Mistakes and Lessons Learned: The price of our soul

We should beat ourselves at this section since we should know better. At one point, we were ahead by almost 15%, a number that is too good to be true. Had we done our homework and stick to our principles, we would have performed much better.

Our mistake was not selling when the market valuation is too frothy. Now, before we explain further; we divide the companies that we invest in into two general categories: Cheap companies based on book value and cheap companies based on future potential.

Generally, we would hold cheap companies because they are doing badly, management are abusing the shareholders, it is doing an average business (without moat) or because they are cyclical companies. How do you assess the cheapness? We rely mostly on the book value. There are debates of why book value is not an accurate measure, we are aware of that. However, that is fine with us because we generally incorporate a wide margin of safety in this type of company. We are betting that the cheapness based on book value would not persist. The reason is because we think somebody will realize sometime in the future that they can extract more value from the company, and that would revert the valuation to normalcy. That is a huge leap of faith. In this kind of company, we would need to be disciplined and sell our position once the company hit the level close to the fair value.

The second type of business is the business that has wide moat. These are the rock stars of the stock market, or maybe the unicorn of the investment world. We live to find this type of companies. The company is prized for its ability to compound and maintain its competitive advantage, and little doubt exists of its ability to maintain and grow its cash flow in the future. Usually this kind of company is sold for premium. It is often to find them trading much higher than the book value. For this company, the book value doesn’t matter a lot because in few years, it will earn much to justify its valuation anyway. In this kind of investment, we should not sell it just because we bought it at 2x book value and it is now trading at 5x book value.

### Record extracts:
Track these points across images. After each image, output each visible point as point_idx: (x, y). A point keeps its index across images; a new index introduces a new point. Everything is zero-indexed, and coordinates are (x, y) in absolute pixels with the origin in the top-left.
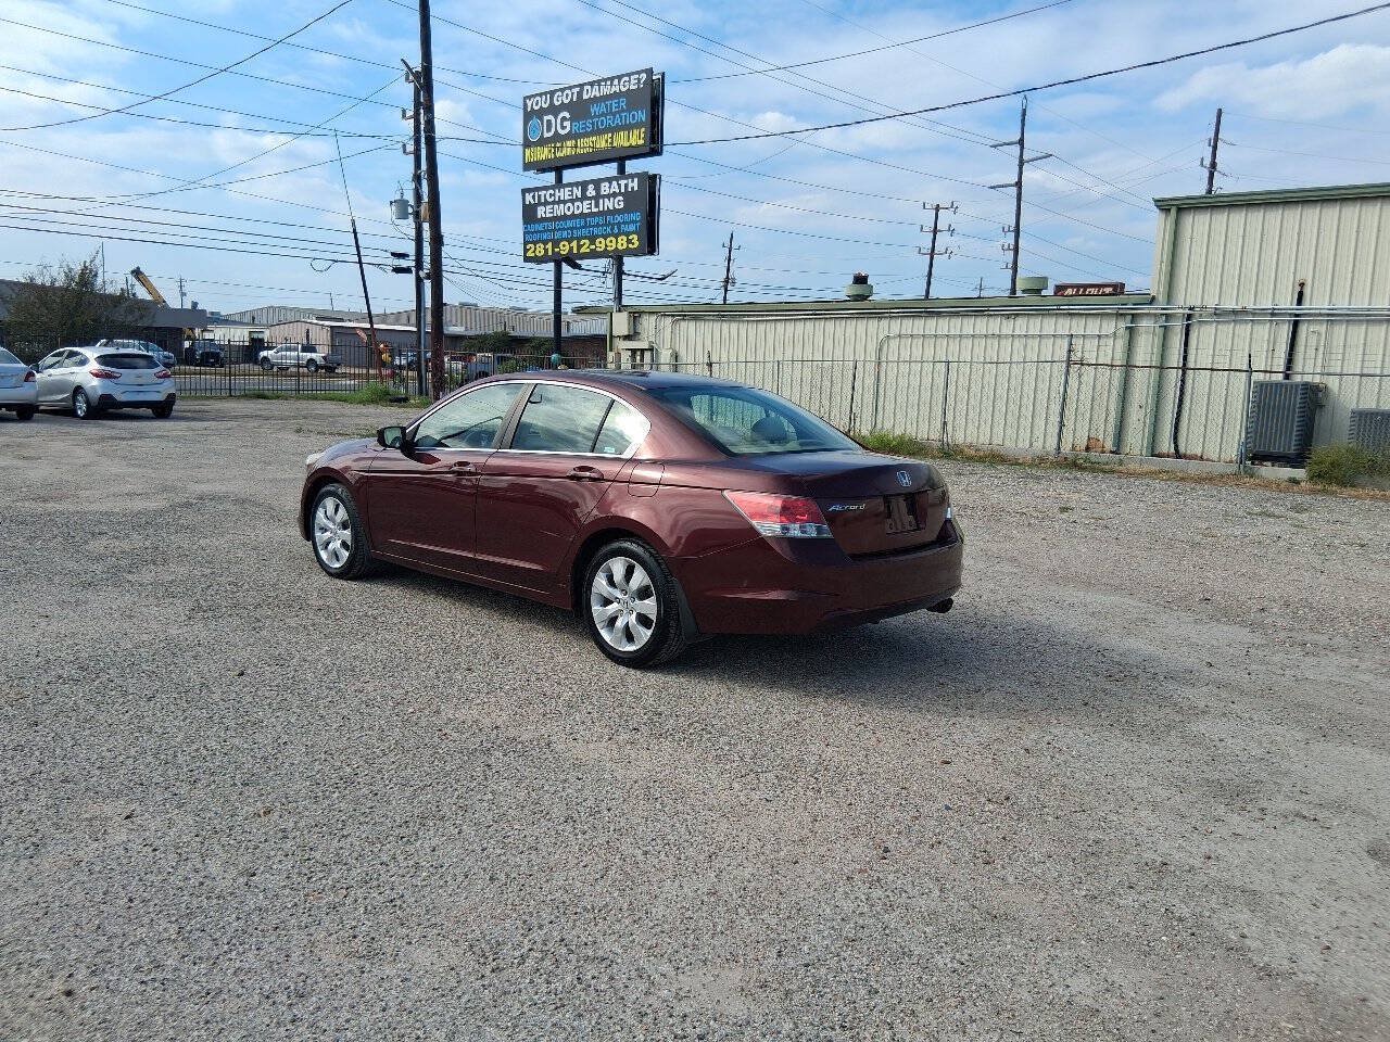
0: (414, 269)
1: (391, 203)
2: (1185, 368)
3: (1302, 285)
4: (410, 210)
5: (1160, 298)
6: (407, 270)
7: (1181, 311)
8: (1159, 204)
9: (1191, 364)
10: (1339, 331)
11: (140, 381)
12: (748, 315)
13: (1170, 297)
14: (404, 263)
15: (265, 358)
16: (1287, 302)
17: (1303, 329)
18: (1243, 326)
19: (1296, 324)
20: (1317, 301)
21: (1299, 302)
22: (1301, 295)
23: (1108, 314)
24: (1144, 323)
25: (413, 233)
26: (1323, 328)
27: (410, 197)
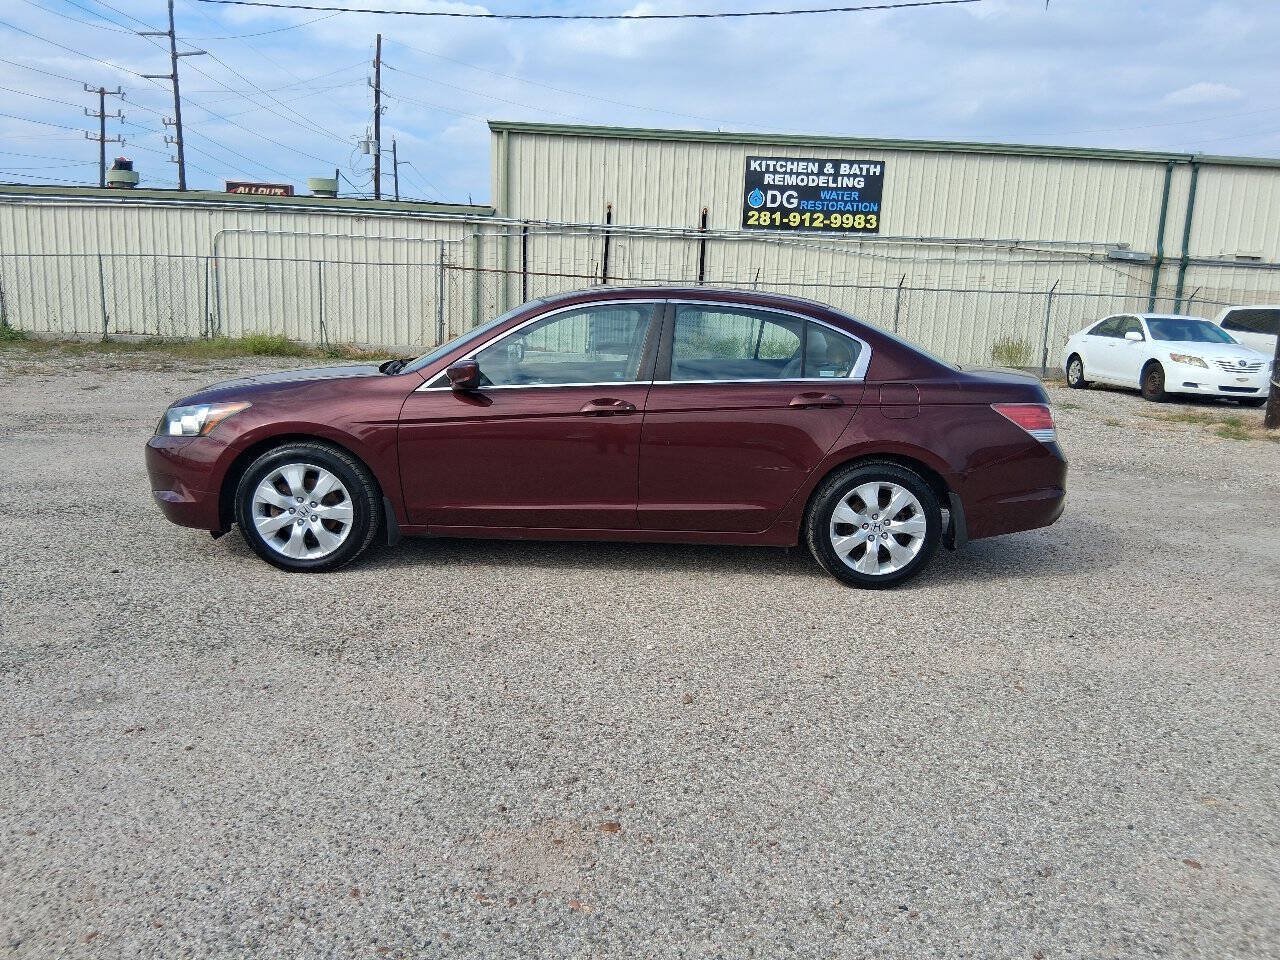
2: (525, 272)
3: (609, 207)
5: (499, 211)
7: (519, 223)
8: (493, 126)
9: (530, 269)
10: (639, 245)
12: (27, 199)
13: (508, 211)
16: (599, 220)
17: (613, 242)
18: (568, 240)
19: (607, 238)
20: (621, 220)
21: (609, 222)
22: (609, 216)
23: (456, 223)
24: (489, 233)
26: (626, 243)
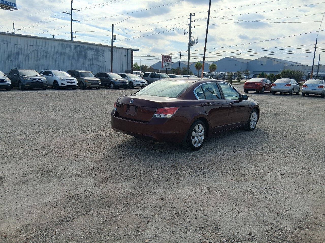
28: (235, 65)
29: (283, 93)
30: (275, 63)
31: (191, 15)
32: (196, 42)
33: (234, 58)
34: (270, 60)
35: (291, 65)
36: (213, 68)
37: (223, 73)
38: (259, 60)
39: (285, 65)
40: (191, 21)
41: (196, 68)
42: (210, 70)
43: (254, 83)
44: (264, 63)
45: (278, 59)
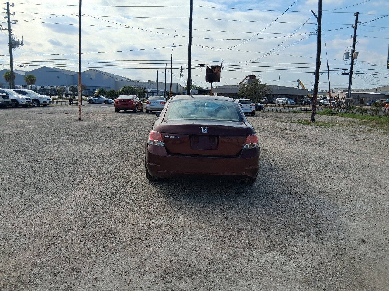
0: (349, 74)
1: (344, 54)
4: (350, 55)
6: (347, 74)
11: (247, 107)
14: (346, 72)
15: (321, 102)
25: (350, 62)
27: (350, 52)
28: (58, 77)
29: (153, 111)
30: (105, 77)
31: (8, 4)
32: (20, 43)
33: (55, 68)
34: (100, 73)
35: (122, 81)
36: (31, 80)
37: (45, 87)
38: (87, 73)
39: (116, 79)
40: (9, 13)
41: (6, 79)
42: (26, 83)
43: (126, 101)
44: (94, 77)
45: (107, 73)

### About this exercise:
Resume the essay on investing mistakes and lessons learned, picking up right after its final sentence.

### Answer to this task:
The difference between the two types of companies highlights our first mistake. One of our holdings went from 1x BV to 2.2x BV. The thing is, when the price went up so much, we were trapped by our own misjudgment. Originally we thought this is a company with a good moat, good management, low scalability, high capex, and cyclical earning. We think we are find paying up to 1.5x BV. However, when it overshot our target, we adjusted our opinion of the business. We substituted our analysis and conviction with what the market told us what the company was worth. Suddenly, this average next door girl, powered by magic of Mr.Market, transformed into the hot magazine cover girl. Our opinion of the girl was disoriented. There is slight possibility that the fundamental of the business have changed, but at that time, (we know exactly with the benefit of hindsight), that we were wrong. We are trapped by Mr. Market’s sirene.

As the result, we upgraded this company from the first category to the second category. Therefore, our valuation of the company went higher. What was our reason to do so? Nothing but the seven deadly words of investing (as said by Aswath Damodaran): “They must know something I don’t know.”

Lesson Learned: Focus on facts, don’t get distracted by the allure of market.

Notable Ideas
CPGT
This was one of the area that we did well. As we have mentioned in our write-up before, the stock went down by a lot because of unsubstantiated rumors. We thought that market and media were wrong, and we were betting our money. Long story short, we close our position with almost 100% return on this play in less than 3 months.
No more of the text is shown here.